If we survive this slaughter, there is a chance that the perfectly coiffed and fashionably dressed presenters will, after these messages from our sponsors, hand me off to the sports and weather presenters. Sporting events seem superfluous in the face of all this catastrophe, and I can look outside to determine the weather.
it was the epoch of belief, it was the epoch of incredulity, , . . .
The New York Times lists the daily covid death toll on its front page. The numbers don’t seem to matter unless one (or more) represents someone you knew. There is no correlation between the total numbers of dead and the intensity and frequency of grieving, at least as far as I can determine.
You would think there would be an increase in people seeking spiritual guidance and support.

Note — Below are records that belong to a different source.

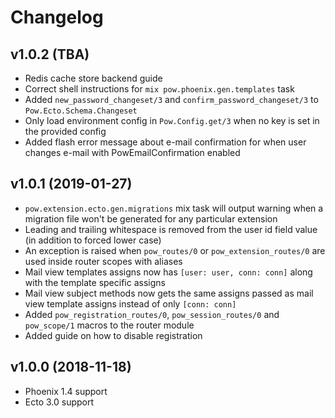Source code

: # Changelog

## v1.0.2 (TBA)

* Redis cache store backend guide
* Correct shell instructions for `mix pow.phoenix.gen.templates` task
* Added `new_password_changeset/3` and `confirm_password_changeset/3` to `Pow.Ecto.Schema.Changeset`
* Only load environment config in `Pow.Config.get/3` when no key is set in the provided config
* Added flash error message about e-mail confirmation for when user changes e-mail with PowEmailConfirmation enabled

## v1.0.1 (2019-01-27)

* `pow.extension.ecto.gen.migrations` mix task will output warning when a migration file won't be generated for any particular extension
* Leading and trailing whitespace is removed from the user id field value (in addition to forced lower case)
* An exception is raised when `pow_routes/0` or `pow_extension_routes/0` are used inside router scopes with aliases
* Mail view templates assigns now has `[user: user, conn: conn]` along with the template specific assigns
* Mail view subject methods now gets the same assigns passed as mail view template assigns instead of only `[conn: conn]`
* Added `pow_registration_routes/0`, `pow_session_routes/0` and `pow_scope/1` macros to the router module
* Added guide on how to disable registration

## v1.0.0 (2018-11-18)

* Phoenix 1.4 support
* Ecto 3.0 support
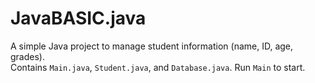 # JavaBASIC.java


A simple Java project to manage student information (name, ID, age, grades).  
Contains `Main.java`, `Student.java`, and `Database.java`. Run `Main` to start.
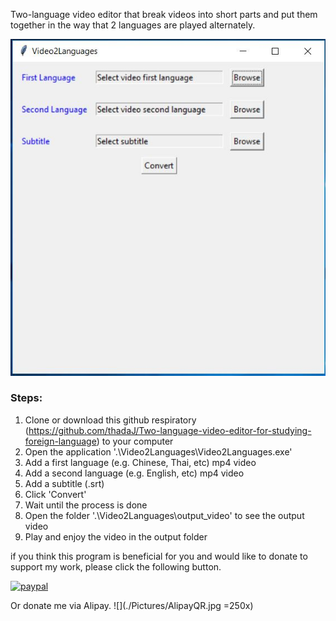 
Two-language video editor that break videos into short parts and put them together in the way that 2 languages are played alternately.

![](./Pictures/GUI.JPG)

### Steps:

 1. Clone or download this github respiratory (https://github.com/thadaJ/Two-language-video-editor-for-studying-foreign-language) to your computer
 2. Open the application '.\Video2Languages\Video2Languages.exe'
 3. Add a first language (e.g. Chinese, Thai, etc) mp4  video
 4. Add a second language (e.g. English, etc) mp4 video
 5. Add a subtitle (.srt)
 6. Click 'Convert'
 7. Wait until the process is done
 8. Open the folder '.\Video2Languages\output_video' to see the output video
 9. Play and enjoy the video in the output folder 


if you think this program is beneficial for you and would like to donate to support my work, please click the following button.

[![paypal](https://www.paypalobjects.com/en_GB/TH/i/btn/btn_donateCC_LG.gif)](https://www.paypal.com/cgi-bin/webscr?cmd=_s-xclick&hosted_button_id=Q22NBYPTW9DZ4&source=url)

Or donate me via Alipay.
![](./Pictures/AlipayQR.jpg =250x)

Instead, there is a chasm, so much greater than a divide, between those who offer spiritual guidance and support and those who spout conspiracy theories.
we had everything before us, we had nothing before us, , . . .
The new verb du jour is “pivot”. Businesses have learned to pivot. Teachers in classrooms, both virtual and plexi-glassed, have had to pivot. The problem with this word is that it is most precisely defined as “turning on a central point”. It implies changing, but, as we have all found out, little actual movement has occurred. We are literally spinning.
Change, on the other hand, is the promise to “replace, alter or modify”, hopefully with something better. It would seem to be the preferred experience. Yet “pivot” dominates.
we were all going direct to Heaven, we were all going direct the other way , . . .
This moth-eaten curtain of so-called separation of Church and State (that has been aspirational all along), no longer masks the rage and distrust in our democracy. Marcher’s march. Shouter’s shout. Both sides hold little hope for salvation of the other.
We send thoughts and prayers, but take no action. We Tweet, TikTok and share on Facebook, but avoid actual contact and interaction. I am asked whether or not I have been saved, and I wonder, from what.
in short, the period was so far like the present period, that some of its noisiest authorities insisted on its being received, for good or for evil, in the superlative degree of comparison only. , . . .
1789, 1859, 1865, 1918, 1945, 1989, 2016 — these are not random dates. Each represents a time of social unrest and change. The first is the French Revolution. The second is the publication of A Tale of Two Cities. The third, the end of the Civil War in the United States. The fourth, the end of the War to End All Wars. The fifth, the dropping of the atomic bomb. The sixth, the fall of the Berlin Wall. The seventh, the election of the 45th President of the United States. Not even 250 years. So much pivoting and so little change.
So many other dates could be listed. My choice represents Euro-centric, dominant culture historical events. Other dates could and should trigger memorials and outrage, but, sadly, do not because the political or social impetus to commemorate did not exist or has been censored.
Dickens published A Tale of Two Cities in March, 1859. It came out as a serial, the Netflix of its day, over 31 weeks. For those who could afford to purchase it and who could read, it kept them on the edge of their seats. And it continues to resonate today.
Here is Dickens’ brilliant opening sentence as originally published:
It was the best of times, it was the worst of times, it was the age of wisdom, it was the age of foolishness, it was the epoch of belief, it was the epoch of incredulity, it was the season of Light, it was the season of Darkness, it was the spring of hope, it was the winter of despair, we had everything before us, we had nothing before us, we were all going direct to Heaven, we were all going direct the other way – in short, the period was so far like the present period, that some of its noisiest authorities insisted on its being received, for good or for evil, in the superlative degree of comparison only.